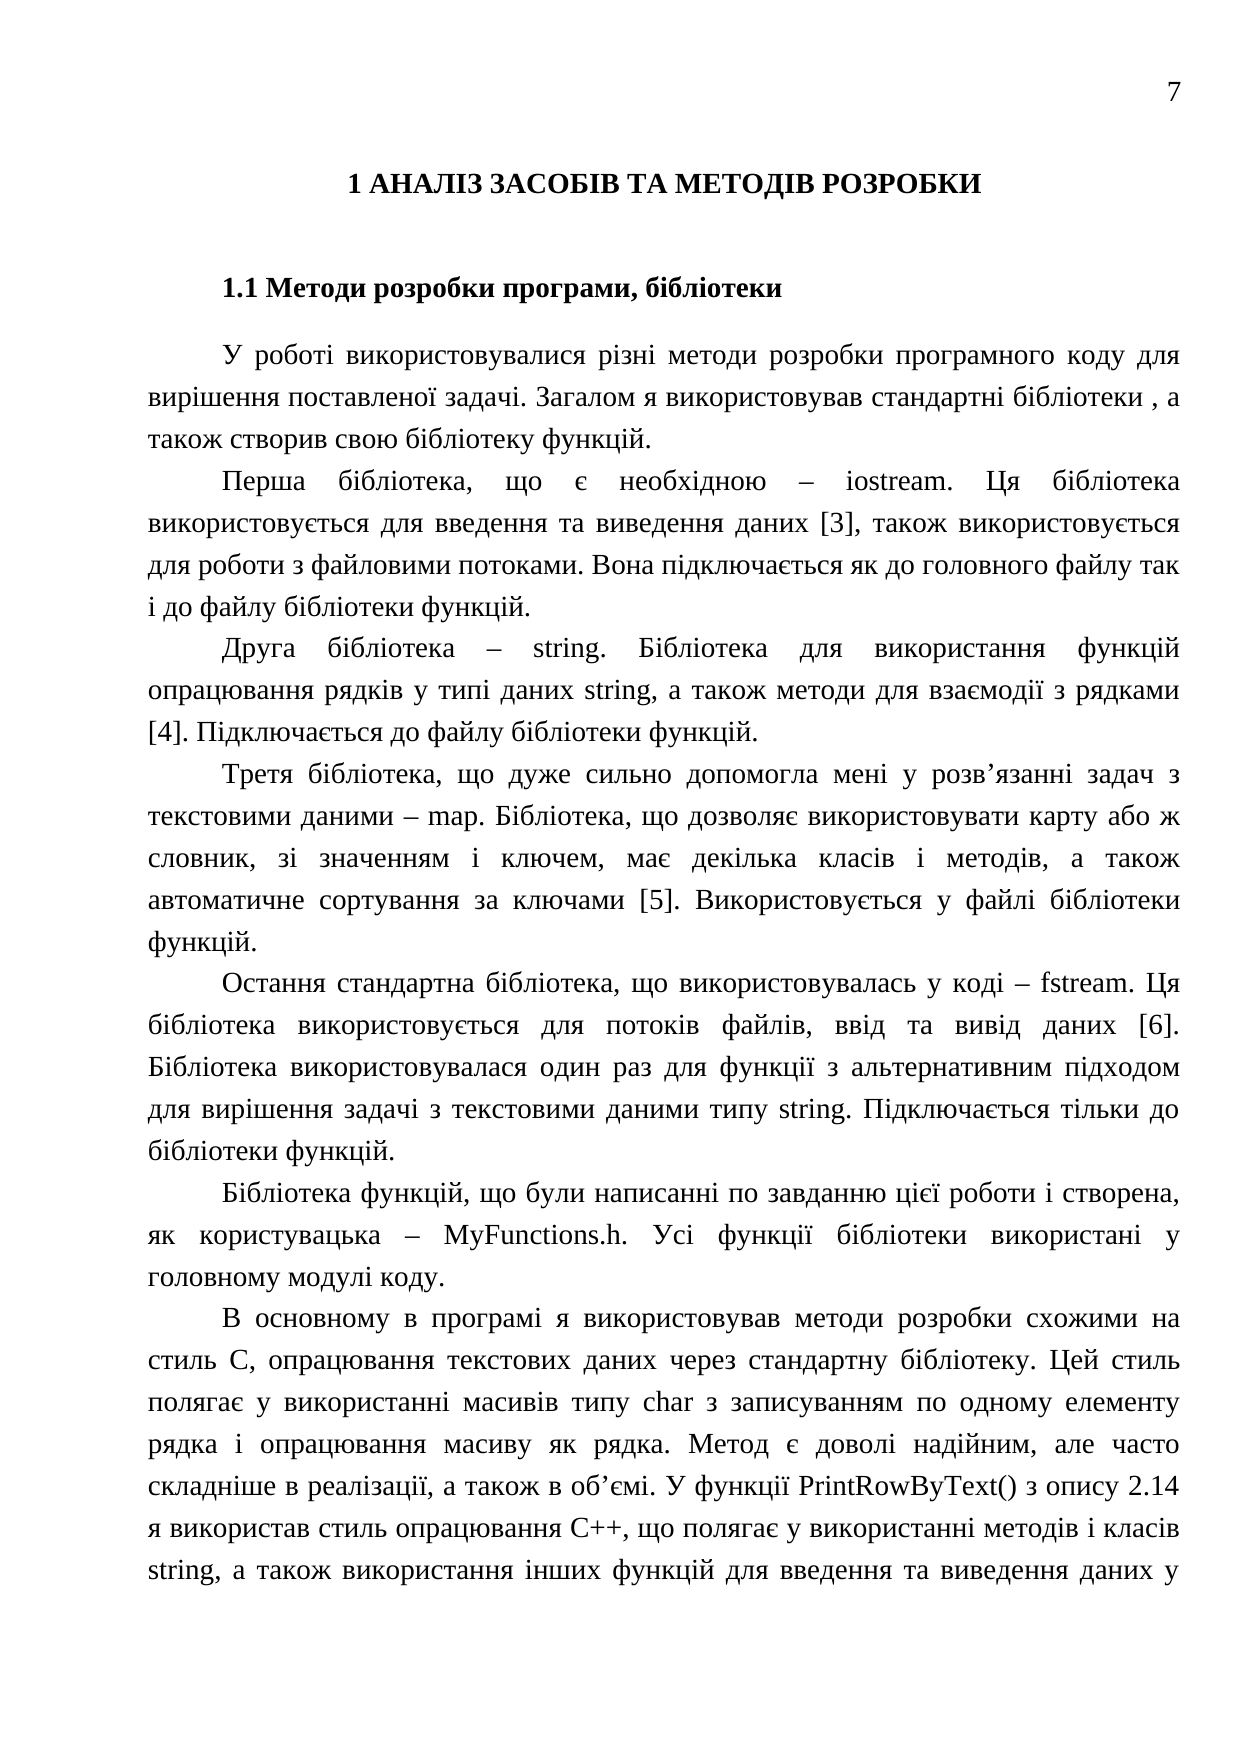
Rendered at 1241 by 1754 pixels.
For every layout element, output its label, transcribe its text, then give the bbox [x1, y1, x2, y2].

subtitle 1 Аналіз засобів та методів розробки [148, 166, 1181, 199]
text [148, 1301, 1181, 1585]
subtitle 1.1 Методи розробки програми, бібліотеки [148, 271, 1181, 304]
text Друга бібліотека – string. Бібліотека для використання функцій опрацювання рядків у типі даних string, а також методи для взаємодії з рядками [4]. Підключається до файлу бібліотеки функцій. [148, 631, 1181, 748]
text Перша бібліотека, що є необхідною – iostream. Ця бібліотека використовується для введення та виведення даних [3], також використовується для роботи з файловими потоками. Вона підключається як до головного файлу так і до файлу бібліотеки функцій. [148, 463, 1181, 622]
text Остання стандартна бібліотека, що використовувалась у коді – fstream. Ця бібліотека використовується для потоків файлів, ввід та вивід даних [6]. Бібліотека використовувалася один раз для функції з альтернативним підходом для вирішення задачі з текстовими даними типу string. Підключається тільки до бібліотеки функцій. [148, 966, 1181, 1167]
text Третя бібліотека, що дуже сильно допомогла мені у розв’язанні задач з текстовими даними – map. Бібліотека, що дозволяє використовувати карту або ж словник, зі значенням і ключем, має декілька класів і методів, а також автоматичне сортування за ключами [5]. Використовується у файлі бібліотеки функцій. [148, 756, 1181, 957]
text Бібліотека функцій, що були написанні по завданню цієї роботи і створена, як користувацька – MyFunctions.h. Усі функції бібліотеки використані у головному модулі коду. [148, 1175, 1181, 1292]
text У роботі використовувалися різні методи розробки програмного коду для вирішення поставленої задачі. Загалом я використовував стандартні бібліотеки , а також створив свою бібліотеку функцій. [148, 337, 1181, 455]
▬▬▬▬▬▬▬▬▬▬
--- Action item ---
Whenever the string "розробки" shows up in a line of the records, copy that line.

--- Task answer ---
subtitle 1 Аналіз засобів та методів розробки [148, 166, 1181, 199]
subtitle 1.1 Методи розробки програми, бібліотеки [148, 271, 1181, 304]
text У роботі використовувалися різні методи розробки програмного коду для вирішення поставленої задачі. Загалом я використовував стандартні бібліотеки , а також створив свою бібліотеку функцій. [148, 337, 1181, 455]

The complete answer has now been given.